In a move which has been anticipated and discussed for at least the last several months, NASA and its International Partners have reached agreement to send a US astronaut and a Russian cosmonaut to the International Space Station for a year-long mission. Launch is anticipated “in spring 2015” and it is notable that NASA has identified one fundamental purpose of the voyage: to collect “valuable scientific data needed to send humans to new destinations in the Solar System”. Those words alone are indicative of the reality that this represents far more than an endurance stunt, but is precisely focused upon the space agency’s still-undefined plans to venture beyond Earth orbit with humans for the first time in five decades.
“In order for us to eventually move beyond low-Earth orbit, we need to better understand how humans adapt to long-term spaceflight,” said Michael Suffredini, NASA’s International Space Station Program Manager. “The space station serves as a vital scientific resource for teaching us those lessons and this year-long expedition aboard the complex will help us move closer to those journeys.” Those journeys at present remain elusive and sketchy in terms of detail, despite the Obama Administration’s determination to avoid a return to the lunar surface in favour of a piloted mission to an asteroid in the mid-2020s and a voyage to Mars orbit a decade or so thereafter. Certainly, NASA’s Aquarius undersea exploration facility has been used in recent months for asteroid mission practice, but other voices from within the agency seem to hint at growing favour for an Exploration Gateway, based at one of the Earth-Moon gravitational ‘Lagrange Points’.
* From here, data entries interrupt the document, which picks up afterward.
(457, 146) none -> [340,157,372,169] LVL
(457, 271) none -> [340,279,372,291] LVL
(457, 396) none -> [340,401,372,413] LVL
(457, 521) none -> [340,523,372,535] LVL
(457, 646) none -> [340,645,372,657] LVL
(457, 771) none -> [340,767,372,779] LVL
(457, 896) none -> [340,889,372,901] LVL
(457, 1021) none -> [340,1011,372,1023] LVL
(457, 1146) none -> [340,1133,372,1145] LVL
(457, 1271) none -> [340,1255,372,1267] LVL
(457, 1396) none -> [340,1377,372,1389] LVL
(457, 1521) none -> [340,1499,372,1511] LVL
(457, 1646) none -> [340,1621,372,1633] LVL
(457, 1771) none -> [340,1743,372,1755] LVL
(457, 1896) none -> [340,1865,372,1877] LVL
Although such long flights are nothing new – more than two dozen spacefarers, including three Americans, have spent more than 365 days aloft, cumulatively, across several missions – they have not been attempted since the era of Mir in the 1980s and 1990s. The first year-long voyage was that of Vladimir Titov and Musa Manarov to the Mir space station in December 1987-December 1988 and the current single-mission record is that of Valeri Polyakov, who spent 437 days in orbit between January 1994 and March 1995. One of the Americans who has amassed more than a year aloft is Peggy Whitson, who flew two six-month missions to the International Space Station and who was until recently the chief of NASA’s astronaut corps. Speculation has been rife that one of the reasons for her decision to step down and return to active flight status was an intention to participate in what promises to be the longest single American human space mission ever undertaken.
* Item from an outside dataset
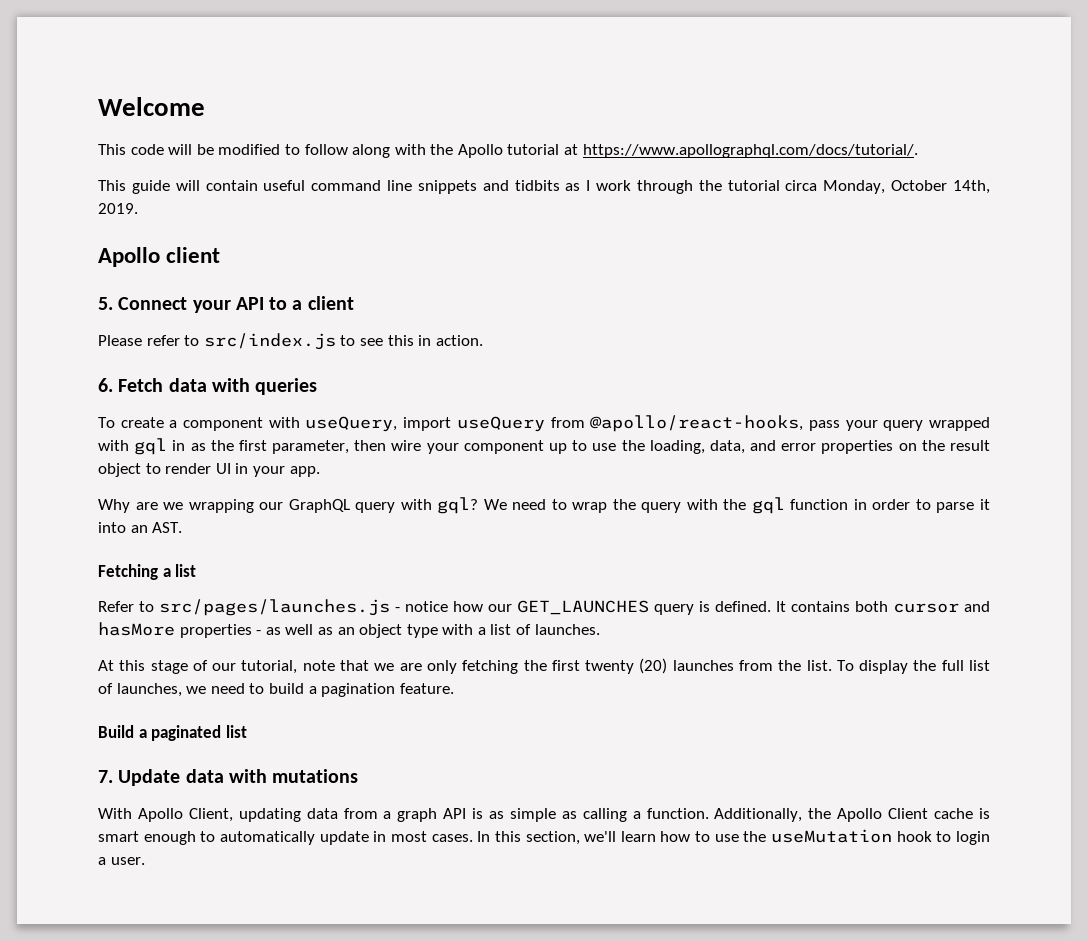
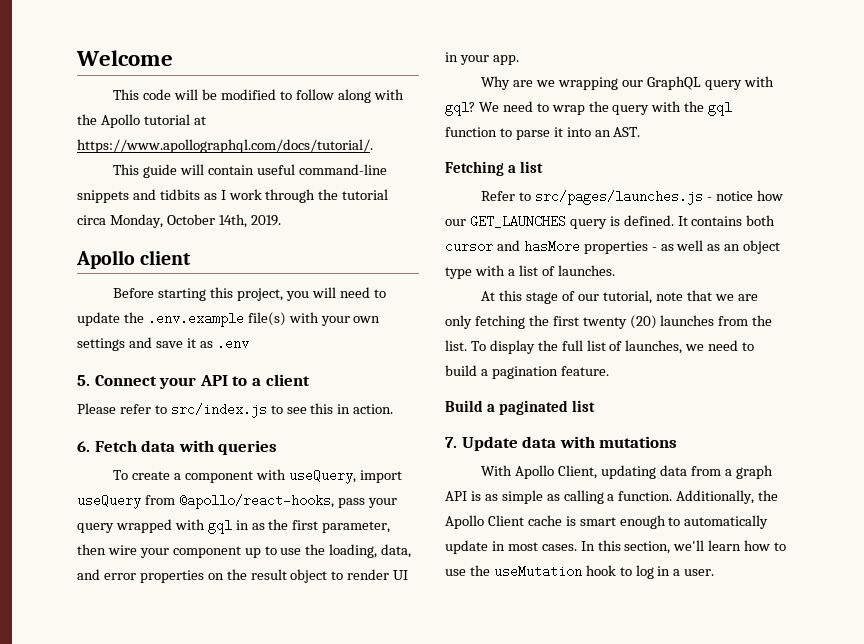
[311,180,413,191] command line -> [298,164,387,175] command-line
(221, 255) none -> [113,287,386,301] [77,312,381,327] [77,337,249,351] // Before starting this project, you will need to update the .env.example file(s) with your own settings and save it as .env
[853,499,911,510] in order -> (497, 132) none
[955,831,990,845] login -> [635,565,671,579] log in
Today’s acknowledgement from NASA that the year-long flight will begin in 2015, and will include one US and one Russian crew member, acquiesces that the names of those crew members will be announced at a later date. However, it seems hardly likely that the space agency will select a rookie member of its corps to participate in such a pivotal mission. At present, the names of only one Soyuz crew for 2015 – scheduled to launch in March – have unofficially entered the public domain: Cosmonauts Yuri Lonchakov and Alexei Ovchinin, together with rookie NASA astronaut Kjell Lindgren, are presently training for Expedition 43/44. The next crew, due to follow in May 2015, will include Japanese Aerospace Exploration Agency (JAXA) astronaut Kimiya Yui, who was named earlier today as the fifth Japanese expedition crew member, following his countrymen Koichi Wakata, Soichi Noguchi, Satoshi Furukawa and (currently in orbit) Aki Hoshide.
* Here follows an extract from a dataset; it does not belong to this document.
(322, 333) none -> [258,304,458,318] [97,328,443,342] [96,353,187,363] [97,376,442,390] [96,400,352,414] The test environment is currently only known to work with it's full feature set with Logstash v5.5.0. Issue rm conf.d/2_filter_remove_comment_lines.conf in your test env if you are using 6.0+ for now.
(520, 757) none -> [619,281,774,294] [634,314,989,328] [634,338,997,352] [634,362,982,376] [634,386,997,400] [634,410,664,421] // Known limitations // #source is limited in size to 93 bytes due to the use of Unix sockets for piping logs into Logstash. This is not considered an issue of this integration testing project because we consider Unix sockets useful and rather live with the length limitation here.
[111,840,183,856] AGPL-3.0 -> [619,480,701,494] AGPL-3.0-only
NASA’s announcement certainly suggests that at least one of the year-long crew members will accompany Yui into space aboard the Soyuz spacecraft in a little less than three years’ time. In the words of JAXA President Keiji Tachikawa, speaking about Yui’s forthcoming mission: “I hope this long-duration stay…will further encourage younger generations who will bear the future and generate useful results to society.” Yui’s flight, and that of the year-long mission, promises to do just that. For more than a decade, the International Space Station has enabled over a dozen nations – some of them on the brink of war just a handful of decades ago – to work collaboratively on the most complex engineering accomplishment in human history. Six-month missions are now relatively commonplace. As current circumstances stand, Kimiya Yui will likely be in orbit when the station takes its next steps toward enabling the exploration of the future.